Task directions –
Determine how many lines below contain the word "是不是没有问题", then write that number by itself.

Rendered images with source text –

+--

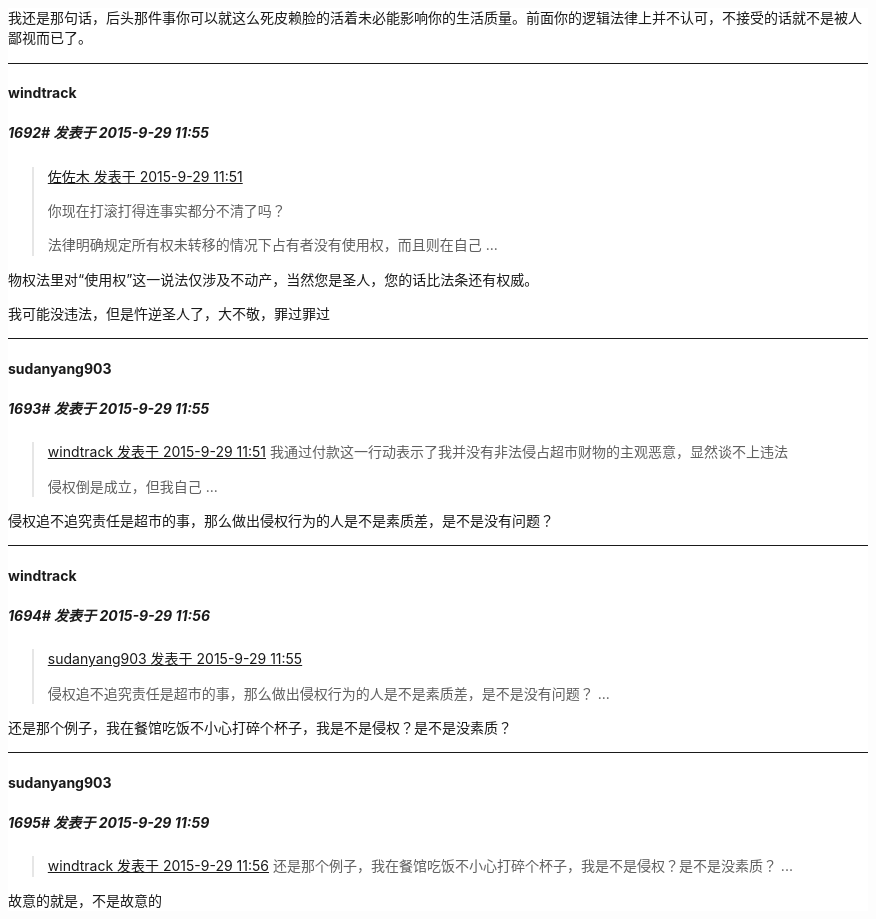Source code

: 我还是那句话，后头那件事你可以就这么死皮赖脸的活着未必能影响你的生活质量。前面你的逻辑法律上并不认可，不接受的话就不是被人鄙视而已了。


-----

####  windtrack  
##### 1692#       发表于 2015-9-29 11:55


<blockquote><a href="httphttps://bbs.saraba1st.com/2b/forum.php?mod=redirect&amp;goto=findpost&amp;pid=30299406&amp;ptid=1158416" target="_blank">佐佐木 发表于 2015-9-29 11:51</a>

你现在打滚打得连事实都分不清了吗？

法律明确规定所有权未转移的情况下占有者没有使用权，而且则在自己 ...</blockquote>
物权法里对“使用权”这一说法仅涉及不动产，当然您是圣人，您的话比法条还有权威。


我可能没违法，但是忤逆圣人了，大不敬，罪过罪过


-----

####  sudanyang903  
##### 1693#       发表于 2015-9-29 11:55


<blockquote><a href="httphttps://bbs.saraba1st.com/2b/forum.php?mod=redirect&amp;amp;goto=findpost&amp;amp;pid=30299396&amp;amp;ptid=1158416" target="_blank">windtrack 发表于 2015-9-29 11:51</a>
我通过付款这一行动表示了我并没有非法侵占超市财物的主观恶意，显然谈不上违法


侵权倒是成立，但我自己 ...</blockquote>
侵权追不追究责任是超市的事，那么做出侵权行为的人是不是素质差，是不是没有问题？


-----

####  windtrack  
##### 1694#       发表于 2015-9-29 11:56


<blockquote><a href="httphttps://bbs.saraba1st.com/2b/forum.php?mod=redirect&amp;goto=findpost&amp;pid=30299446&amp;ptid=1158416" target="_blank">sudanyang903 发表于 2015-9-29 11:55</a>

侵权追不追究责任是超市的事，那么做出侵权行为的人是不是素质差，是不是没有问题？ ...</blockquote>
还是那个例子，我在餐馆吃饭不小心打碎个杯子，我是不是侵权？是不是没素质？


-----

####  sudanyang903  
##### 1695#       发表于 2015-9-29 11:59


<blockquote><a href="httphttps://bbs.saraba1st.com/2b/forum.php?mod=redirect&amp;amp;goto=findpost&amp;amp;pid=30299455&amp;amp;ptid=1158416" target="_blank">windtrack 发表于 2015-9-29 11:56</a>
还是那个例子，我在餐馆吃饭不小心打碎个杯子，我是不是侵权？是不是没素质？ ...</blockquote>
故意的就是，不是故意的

+--

Result of the task –
2